Origine et histoire de la Collégiale Notre-Dame
La collégiale Notre-Dame de Vernon, située dans l’Eure en Normandie, est un édifice religieux dont les origines remontent à la fin du XIe siècle. Consacrée en 1099 par l’évêque d’Évreux, elle fut construite sur les vestiges d’un temple païen. Son architecture mêle styles roman (choeur et abside) et gothique (nef, façade, déambulatoire), avec des ajouts Renaissance comme la porte de la sacristie. La collégiale fut un lieu épiscopal temporaire au XIVe siècle après l’incendie d’Évreux, puis subissant des transformations majeures jusqu’au XVIIe siècle, dont le rehaussement du sol en 1658 pour contrer les crues de la Seine.
La façade occidentale, achevée aux XIVe et XVe siècles, arbore une rose inspirée de la Sainte-Chapelle de Vincennes et un portail dédié à la Vierge, dont les statues furent martelées pendant la Révolution. À l’intérieur, le chœur roman contraste avec la nef gothique, ornée de vitraux modernes remplaçant ceux détruits en 1944. La collégiale abrite aussi des œuvres d’art notables, comme un retable du XVIe siècle, un mausolée Renaissance, et des orgues classées du XVIIe siècle, restaurées après des dégâts causés par la Seconde Guerre mondiale.
La collégiale fut un lieu de culte majeur, devenant le « temple de la Raison » pendant la Révolution, avant d’être restaurée au XIXe siècle par Félix Leclerc de Pulligny. Elle a inspiré des artistes comme Claude Monet, qui l’a peinte à plusieurs reprises entre 1883 et 1894. Aujourd’hui, elle reste un symbole du patrimoine vernonnais, alliant histoire médiévale, transformations Renaissance et restaurations contemporaines.
Le déambulatoire, l’un des premiers de style gothique en Normandie (vers 1160), et les chapelles latérales ajoutées entre le XIVe et XVIe siècles, illustrent l’évolution architecturale du monument. La tour inachevée du XIIIe siècle, les gargouilles et les arcs-boutants rappellent son héritage médiéval, tandis que les vitraux modernes, comme ceux de Jacques Bony (1975), dialoguent avec les rares fragments du XVIe siècle conservés.

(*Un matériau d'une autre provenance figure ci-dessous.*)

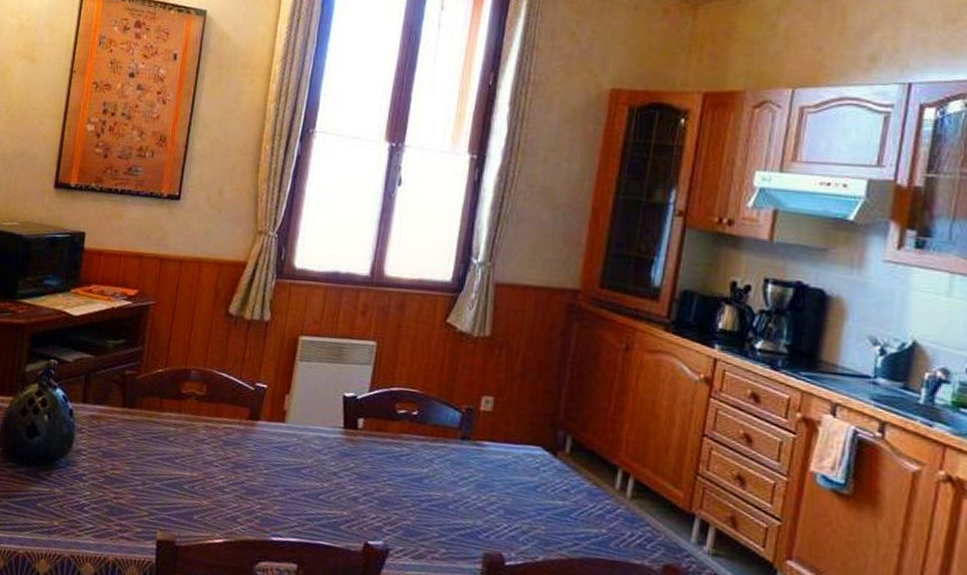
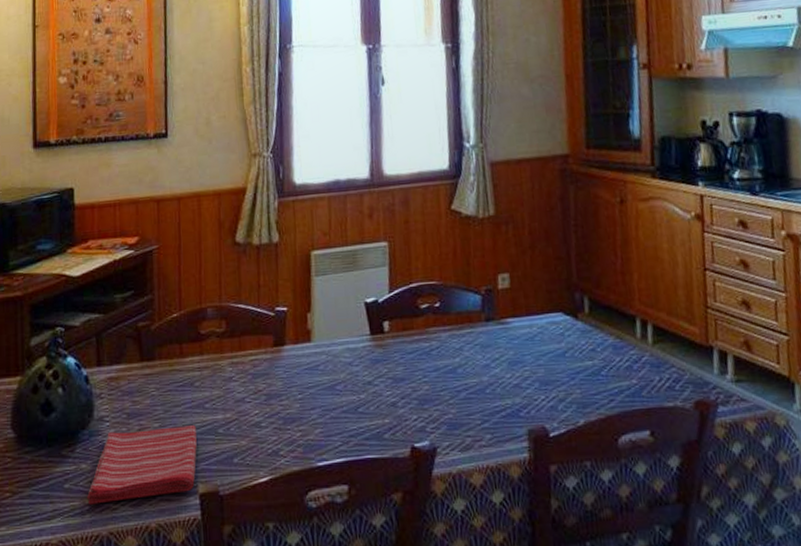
dish towel: none [55,465,164,536] -> present [87,425,198,505]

Les crues de la Seine ont marqué l’histoire de la collégiale, comme en témoigne une inscription de 1658 indiquant le niveau des eaux. Pendant la Seconde Guerre mondiale, les bombardements de 1940 et 1944 détruisirent ses vitraux, aujourd’hui remplacés par des créations contemporaines. Classée dès 1862, la collégiale continue de jouer un rôle culturel, avec des concerts d’orgue et des expositions, perpétuant son lien avec la communauté vernonnaise.

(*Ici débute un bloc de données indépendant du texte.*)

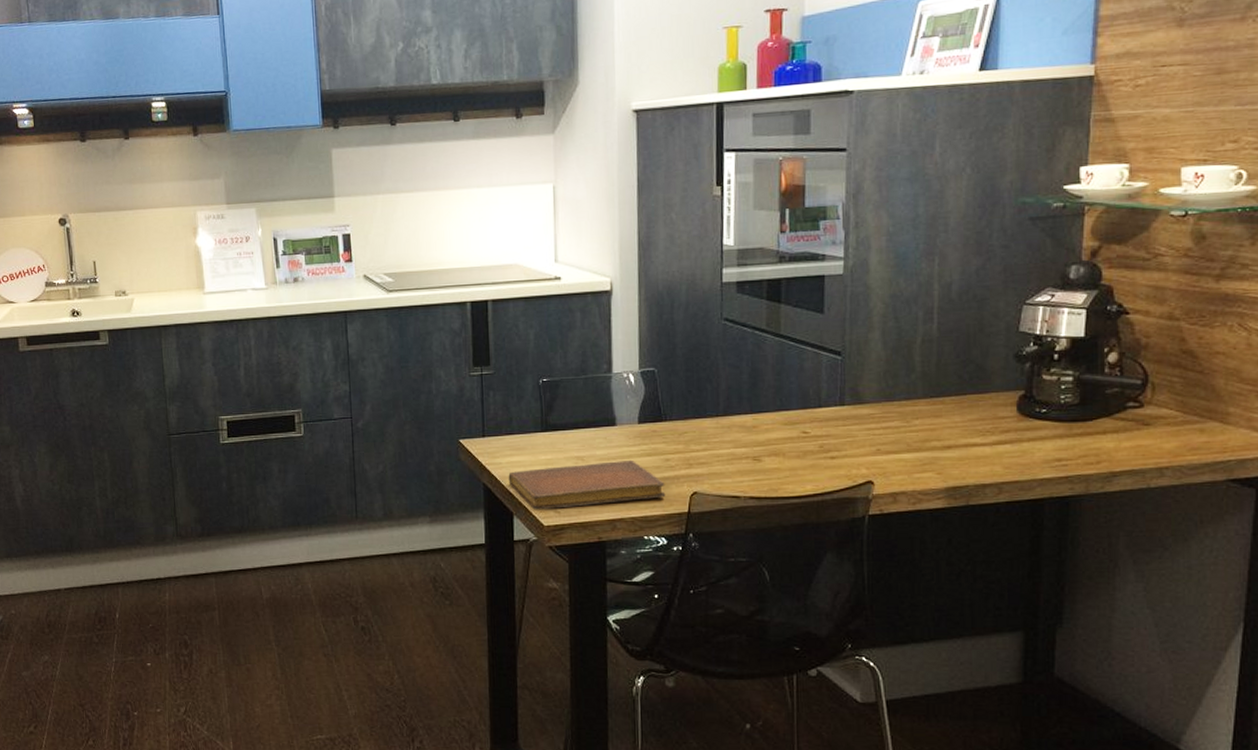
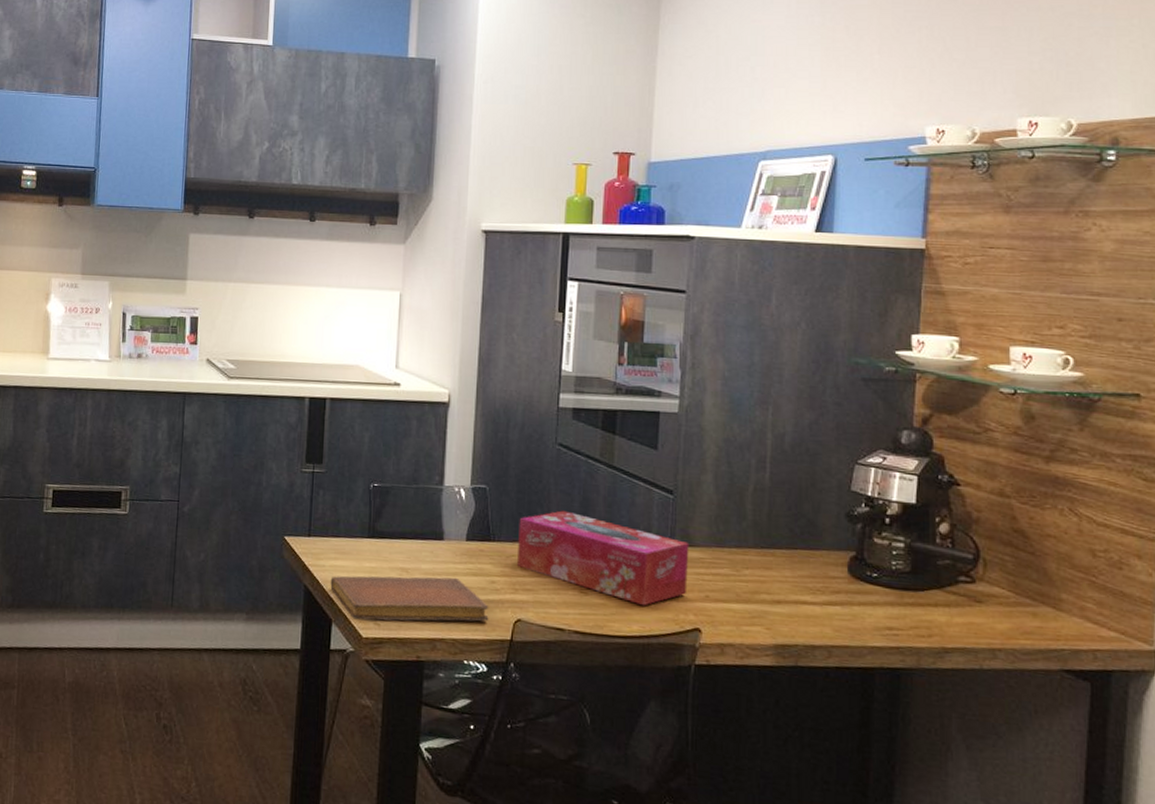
tissue box: none [689,383,859,466] -> present [518,510,689,606]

Enfin, le mobilier de la collégiale, incluant des tableaux attribués à Annibale Carracci et Claude Vignon, ainsi que des sculptures comme celle de saint Adjutor, patron de Vernon, reflète son importance artistique. Les orgues, construites en 1610 et restaurées au XXe siècle, sont un témoignage exceptionnel de la facture baroque française, toujours en usage lors de cérémonies et concerts.